Work to be completed –
Could you present the lines of the items as a numbered list, from the line with "collectors: C. L. Shear" up to and including the last line, leaving out any blank lines?

[Rows from a dataset]
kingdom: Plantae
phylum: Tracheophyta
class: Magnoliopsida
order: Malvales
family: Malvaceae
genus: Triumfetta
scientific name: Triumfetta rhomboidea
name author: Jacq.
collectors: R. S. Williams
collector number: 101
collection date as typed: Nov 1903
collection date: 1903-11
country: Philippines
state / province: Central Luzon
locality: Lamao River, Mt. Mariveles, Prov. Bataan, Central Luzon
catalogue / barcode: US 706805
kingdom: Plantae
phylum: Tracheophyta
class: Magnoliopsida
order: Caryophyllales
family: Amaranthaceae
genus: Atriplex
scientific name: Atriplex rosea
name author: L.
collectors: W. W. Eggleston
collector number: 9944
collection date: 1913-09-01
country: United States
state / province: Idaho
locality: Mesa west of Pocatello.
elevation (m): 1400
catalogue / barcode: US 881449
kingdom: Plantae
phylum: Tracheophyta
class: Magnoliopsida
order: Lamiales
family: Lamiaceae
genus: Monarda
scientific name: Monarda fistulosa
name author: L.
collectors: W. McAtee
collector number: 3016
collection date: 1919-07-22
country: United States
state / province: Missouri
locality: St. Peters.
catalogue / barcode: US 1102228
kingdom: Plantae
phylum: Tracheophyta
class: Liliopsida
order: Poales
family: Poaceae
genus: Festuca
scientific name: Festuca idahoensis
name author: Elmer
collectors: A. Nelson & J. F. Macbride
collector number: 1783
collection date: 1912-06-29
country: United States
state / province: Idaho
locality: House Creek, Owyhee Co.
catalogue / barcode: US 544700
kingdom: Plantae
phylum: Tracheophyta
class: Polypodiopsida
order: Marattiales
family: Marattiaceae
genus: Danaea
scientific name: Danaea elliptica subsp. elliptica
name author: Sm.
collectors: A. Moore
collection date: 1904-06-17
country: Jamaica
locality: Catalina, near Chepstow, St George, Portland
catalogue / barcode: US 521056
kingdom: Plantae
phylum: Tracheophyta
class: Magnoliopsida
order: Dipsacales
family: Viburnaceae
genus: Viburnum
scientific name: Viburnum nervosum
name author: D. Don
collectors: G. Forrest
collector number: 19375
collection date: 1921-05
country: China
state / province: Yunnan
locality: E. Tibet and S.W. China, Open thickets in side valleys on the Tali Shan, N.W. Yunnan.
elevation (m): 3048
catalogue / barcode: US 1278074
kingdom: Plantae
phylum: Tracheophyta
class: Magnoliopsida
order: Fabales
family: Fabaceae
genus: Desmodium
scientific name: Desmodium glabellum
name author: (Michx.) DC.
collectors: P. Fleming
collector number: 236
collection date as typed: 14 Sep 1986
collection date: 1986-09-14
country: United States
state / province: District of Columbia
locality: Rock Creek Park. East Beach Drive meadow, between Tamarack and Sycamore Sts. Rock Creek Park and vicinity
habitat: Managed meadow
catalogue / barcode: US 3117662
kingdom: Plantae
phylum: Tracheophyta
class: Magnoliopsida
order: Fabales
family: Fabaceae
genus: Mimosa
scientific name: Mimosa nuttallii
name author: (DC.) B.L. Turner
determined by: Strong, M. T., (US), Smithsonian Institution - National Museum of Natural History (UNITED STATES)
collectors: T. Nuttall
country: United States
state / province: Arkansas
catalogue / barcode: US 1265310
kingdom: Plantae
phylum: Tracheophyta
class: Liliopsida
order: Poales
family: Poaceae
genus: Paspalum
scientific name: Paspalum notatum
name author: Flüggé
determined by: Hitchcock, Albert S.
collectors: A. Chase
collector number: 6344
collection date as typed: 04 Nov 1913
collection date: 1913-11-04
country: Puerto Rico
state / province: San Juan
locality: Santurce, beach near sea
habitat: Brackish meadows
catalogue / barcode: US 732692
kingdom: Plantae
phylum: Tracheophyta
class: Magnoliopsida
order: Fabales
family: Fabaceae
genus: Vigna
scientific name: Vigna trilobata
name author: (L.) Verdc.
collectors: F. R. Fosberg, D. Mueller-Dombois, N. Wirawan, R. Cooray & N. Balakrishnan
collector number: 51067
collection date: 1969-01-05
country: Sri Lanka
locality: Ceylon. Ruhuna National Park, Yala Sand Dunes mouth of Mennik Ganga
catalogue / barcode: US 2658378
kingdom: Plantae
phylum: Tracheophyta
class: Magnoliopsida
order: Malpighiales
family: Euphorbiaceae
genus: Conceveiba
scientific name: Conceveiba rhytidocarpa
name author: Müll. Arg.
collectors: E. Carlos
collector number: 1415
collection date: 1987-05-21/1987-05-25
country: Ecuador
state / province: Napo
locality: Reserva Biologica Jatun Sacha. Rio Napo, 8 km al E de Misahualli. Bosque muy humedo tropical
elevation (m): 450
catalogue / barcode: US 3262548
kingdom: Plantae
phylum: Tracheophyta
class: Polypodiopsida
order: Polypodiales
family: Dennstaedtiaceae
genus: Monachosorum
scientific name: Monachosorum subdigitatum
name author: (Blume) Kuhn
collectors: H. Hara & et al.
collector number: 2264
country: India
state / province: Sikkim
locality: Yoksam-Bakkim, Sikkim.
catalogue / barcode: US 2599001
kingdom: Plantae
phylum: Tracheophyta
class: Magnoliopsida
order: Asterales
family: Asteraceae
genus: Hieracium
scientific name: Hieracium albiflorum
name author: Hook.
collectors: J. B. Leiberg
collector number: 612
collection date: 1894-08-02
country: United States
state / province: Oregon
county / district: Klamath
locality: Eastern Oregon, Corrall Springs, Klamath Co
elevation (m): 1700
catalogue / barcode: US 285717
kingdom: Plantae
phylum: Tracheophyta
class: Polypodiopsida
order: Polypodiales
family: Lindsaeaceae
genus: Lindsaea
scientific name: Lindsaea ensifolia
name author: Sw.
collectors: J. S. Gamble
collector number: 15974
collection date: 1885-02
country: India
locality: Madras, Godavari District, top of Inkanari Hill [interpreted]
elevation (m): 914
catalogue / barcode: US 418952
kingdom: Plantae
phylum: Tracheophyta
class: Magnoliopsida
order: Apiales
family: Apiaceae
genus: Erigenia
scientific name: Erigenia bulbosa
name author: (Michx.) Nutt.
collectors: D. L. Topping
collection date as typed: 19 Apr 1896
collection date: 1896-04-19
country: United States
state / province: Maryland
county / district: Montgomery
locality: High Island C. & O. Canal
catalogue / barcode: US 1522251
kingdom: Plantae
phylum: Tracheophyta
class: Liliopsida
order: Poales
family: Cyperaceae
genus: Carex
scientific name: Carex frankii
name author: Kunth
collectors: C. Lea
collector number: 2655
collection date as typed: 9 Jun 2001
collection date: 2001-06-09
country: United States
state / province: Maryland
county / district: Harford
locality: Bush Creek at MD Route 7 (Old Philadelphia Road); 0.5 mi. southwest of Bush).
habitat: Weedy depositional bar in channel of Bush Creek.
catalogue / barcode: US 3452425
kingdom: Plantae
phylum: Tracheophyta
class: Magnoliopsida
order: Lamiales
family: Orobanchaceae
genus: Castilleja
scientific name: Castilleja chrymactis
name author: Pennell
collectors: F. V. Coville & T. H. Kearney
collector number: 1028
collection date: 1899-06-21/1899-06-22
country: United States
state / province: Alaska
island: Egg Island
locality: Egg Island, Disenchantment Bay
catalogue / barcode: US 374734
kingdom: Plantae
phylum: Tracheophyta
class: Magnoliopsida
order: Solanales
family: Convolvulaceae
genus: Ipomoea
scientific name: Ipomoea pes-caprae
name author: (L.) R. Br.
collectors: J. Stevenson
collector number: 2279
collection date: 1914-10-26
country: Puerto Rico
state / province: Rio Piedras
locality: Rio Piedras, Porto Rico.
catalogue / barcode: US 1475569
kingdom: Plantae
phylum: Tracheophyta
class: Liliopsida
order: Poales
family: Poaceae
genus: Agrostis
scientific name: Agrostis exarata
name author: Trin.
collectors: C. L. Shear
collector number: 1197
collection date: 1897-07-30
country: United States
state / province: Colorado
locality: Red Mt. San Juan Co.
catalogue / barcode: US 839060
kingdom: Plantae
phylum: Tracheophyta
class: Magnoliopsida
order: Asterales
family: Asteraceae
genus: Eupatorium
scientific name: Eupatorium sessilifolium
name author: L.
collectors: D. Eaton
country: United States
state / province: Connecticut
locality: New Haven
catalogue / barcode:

Reply –
1. collectors: C. L. Shear
2. collector number: 1197
3. collection date: 1897-07-30
4. country: United States
5. state / province: Colorado
6. locality: Red Mt. San Juan Co.
7. catalogue / barcode: US 839060
8. kingdom: Plantae
9. phylum: Tracheophyta
10. class: Magnoliopsida
11. order: Asterales
12. family: Asteraceae
13. genus: Eupatorium
14. scientific name: Eupatorium sessilifolium
15. name author: L.
16. collectors: D. Eaton
17. country: United States
18. state / province: Connecticut
19. locality: New Haven
20. catalogue / barcode:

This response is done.